“Alas, señor,” said Jacqueline, “he’s quite a little brother to dragons.”
“What are you talking about?” Michel demanded.
“I am keeping you from being eaten up, young sire, but,” and Jacqueline’s tone changed, “pray give yourself the trouble to be calm. He only means a kindly offer of service, no doubt, however strange that may seem to your delicacy of breeding, Monsieur the Duke.”
Michel heaved a sigh and–sat down. He was no longer on familiar ground. Then Fra Diavolo proceeded to verify mademoiselle’s judgment of him. Sombrero in hand and with a pompous courtliness, he repeated his natural supposition that the señorita was on her way to the City (meaning the City of Mexico), and perhaps to the court of His Glorious Majesty, Maximiliano. He offered himself, therefore, in case he might have the felicity to be of use. This she need not consider as personal, if it in any way offended, but as an official courtesy, since she saw in him an officer–an officer of His Most Peace-loving Majesty’s Contra Guerrillas. And thus to a conclusion, impressively, laboriously.
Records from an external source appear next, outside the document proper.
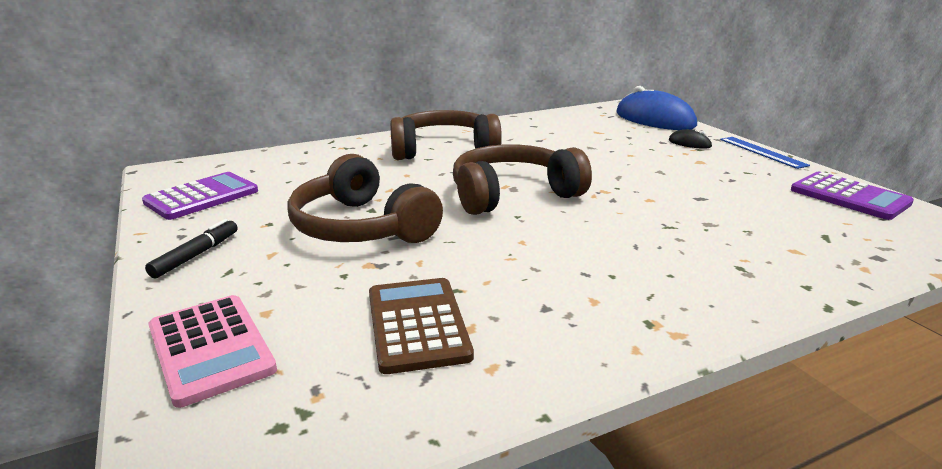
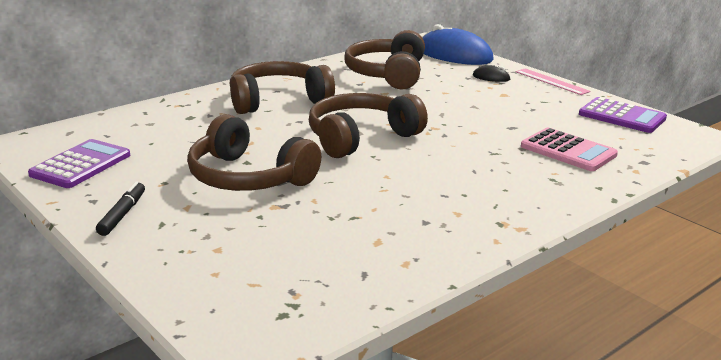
camera: 15 degrees left, 0 degrees up
pink calculator [148,295,277,408] -> pink calculator moved to [521,128,618,171]
brown calculator [369,278,474,374] -> none
blue ruler [720,137,810,169] -> pink ruler [516,68,591,95]
none -> brown headphones [344,30,425,89]

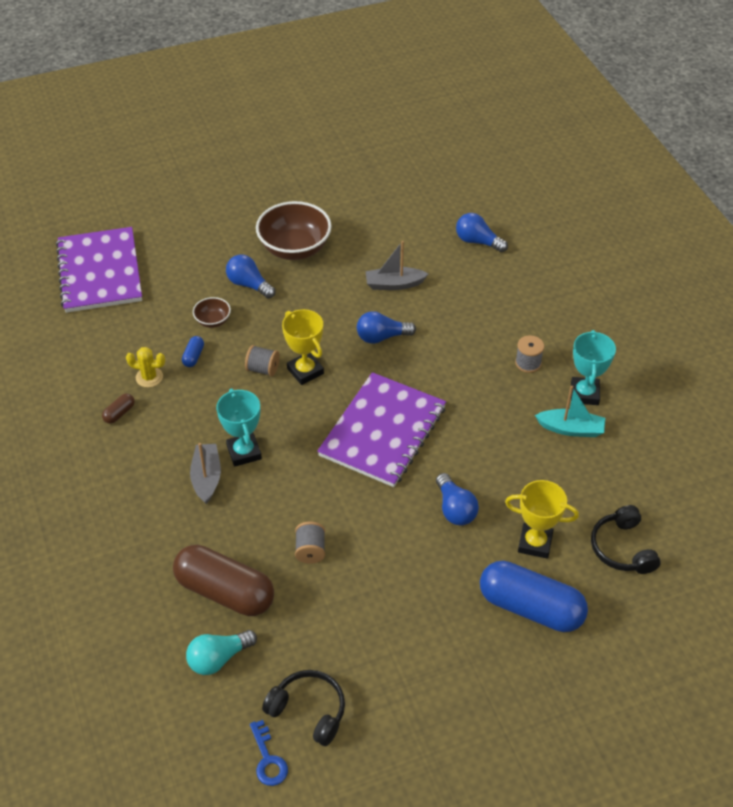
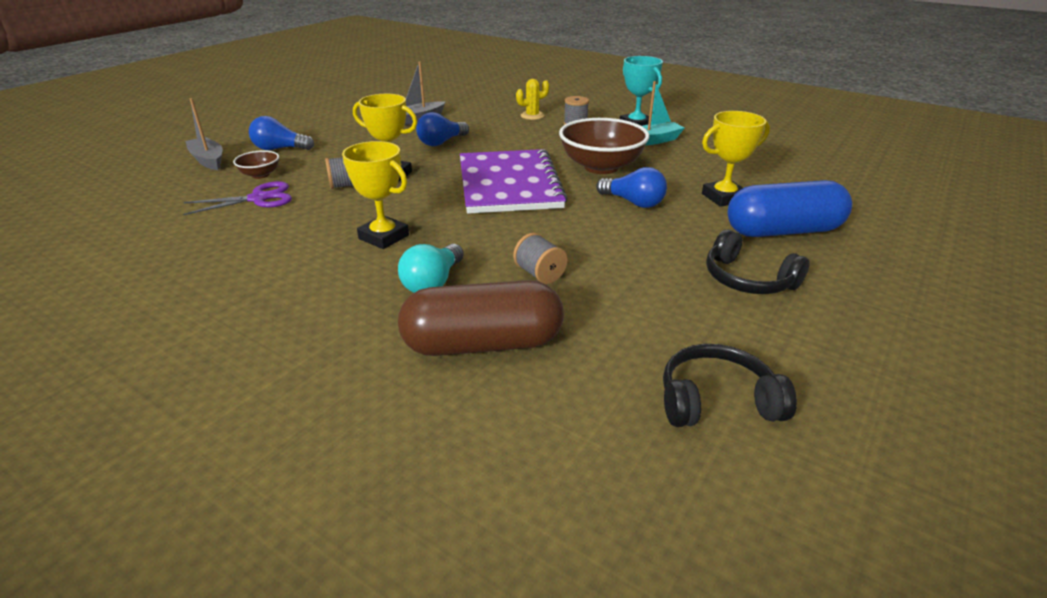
camera: 35 degrees left, 15 degrees down
purple notebook [56,227,142,313] -> none
brown capsule [102,393,135,424] -> none
yellow cactus [126,347,165,387] -> yellow cactus moved to [516,79,549,120]
blue capsule [182,336,204,367] -> purple scissors [183,181,292,215]
turquoise light bulb [186,630,257,675] -> turquoise light bulb moved to [398,244,464,293]
grey boat [190,443,221,504] -> grey boat moved to [185,98,223,170]
turquoise trophy [216,388,262,467] -> yellow trophy [342,141,409,249]
blue key [250,720,288,786] -> none
brown bowl [256,201,332,260] -> brown bowl moved to [559,118,650,174]
blue light bulb [456,213,508,252] -> none
black headphones [591,505,661,574] -> black headphones moved to [706,229,810,294]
Jacqueline was less delighted than at first. The dash and daredeviltry was somehow not quite sustained. But she replied that he had surmised correctly, and added that she was Mademoiselle d’Aumerle.
21He started at the name, and her eyes sparkled to note the effect. “The Marquesa Juana de Aumerle!” he repeated.
“Jeanne d’Aumerle, no other, sir,” she assured him, but she watched him quizzically, for she knew that another name was hovering on his lips.
“Surely not––” he began.
“Si señor,” and she smiled good humoredly, “I am–‘Jacqueline.’”
It was a name that had sifted from the court down into distant plebeian corners of the Mexican Empire, and it was tinged–let us say so at once–with the unpleasing hue of notoriety.